Exercise prompt >> Count the lines below that contain the word "volume", and give only that number.

Records >>
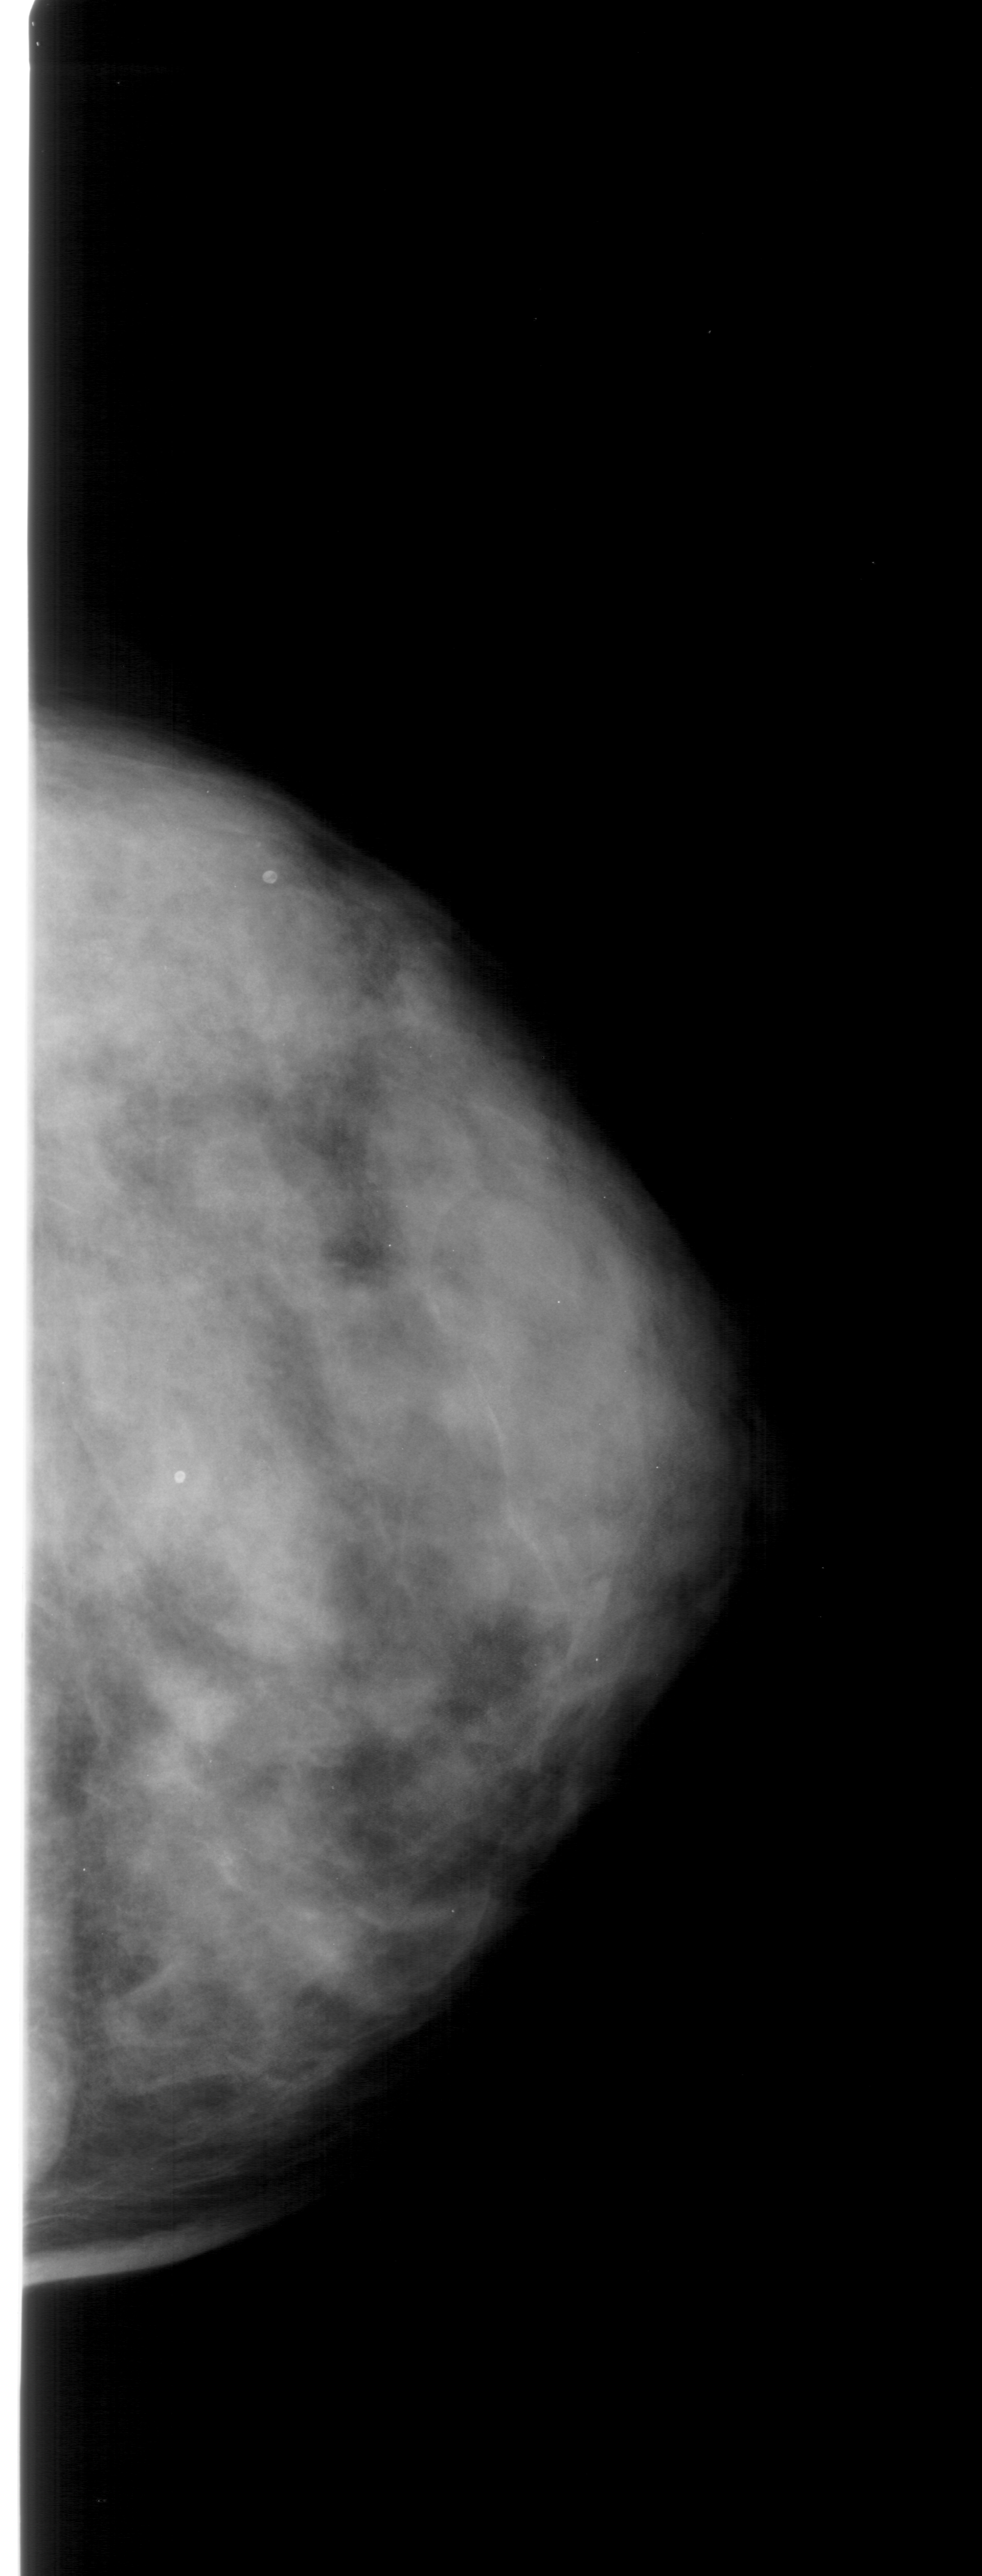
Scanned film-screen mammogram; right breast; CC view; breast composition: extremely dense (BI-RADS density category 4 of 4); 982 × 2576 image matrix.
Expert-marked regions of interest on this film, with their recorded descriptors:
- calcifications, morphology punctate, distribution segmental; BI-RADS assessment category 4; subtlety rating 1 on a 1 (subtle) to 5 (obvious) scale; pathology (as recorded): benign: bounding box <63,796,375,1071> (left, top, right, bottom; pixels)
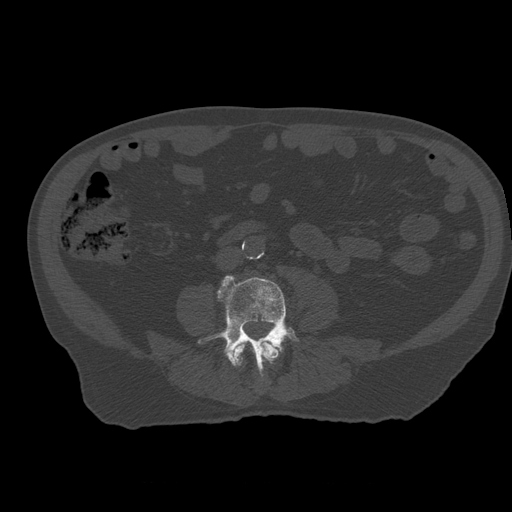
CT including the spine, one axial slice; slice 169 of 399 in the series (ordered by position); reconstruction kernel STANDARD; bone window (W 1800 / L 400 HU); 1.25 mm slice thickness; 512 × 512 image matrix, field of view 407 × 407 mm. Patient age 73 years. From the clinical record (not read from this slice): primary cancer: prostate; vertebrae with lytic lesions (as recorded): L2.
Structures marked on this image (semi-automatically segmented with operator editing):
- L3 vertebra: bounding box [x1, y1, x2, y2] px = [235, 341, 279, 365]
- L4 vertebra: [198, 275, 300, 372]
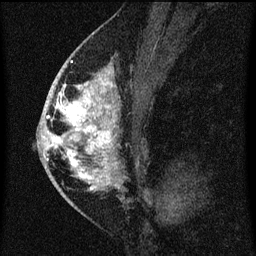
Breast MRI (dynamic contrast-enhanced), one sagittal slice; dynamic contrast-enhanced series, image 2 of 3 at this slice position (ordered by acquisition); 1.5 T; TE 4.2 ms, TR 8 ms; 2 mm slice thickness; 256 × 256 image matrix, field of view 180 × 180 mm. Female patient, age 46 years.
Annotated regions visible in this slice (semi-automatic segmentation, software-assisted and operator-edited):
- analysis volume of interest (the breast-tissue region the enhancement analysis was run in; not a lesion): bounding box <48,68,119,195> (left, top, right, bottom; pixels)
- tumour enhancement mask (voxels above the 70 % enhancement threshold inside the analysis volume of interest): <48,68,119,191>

Answer for this exercise >> 2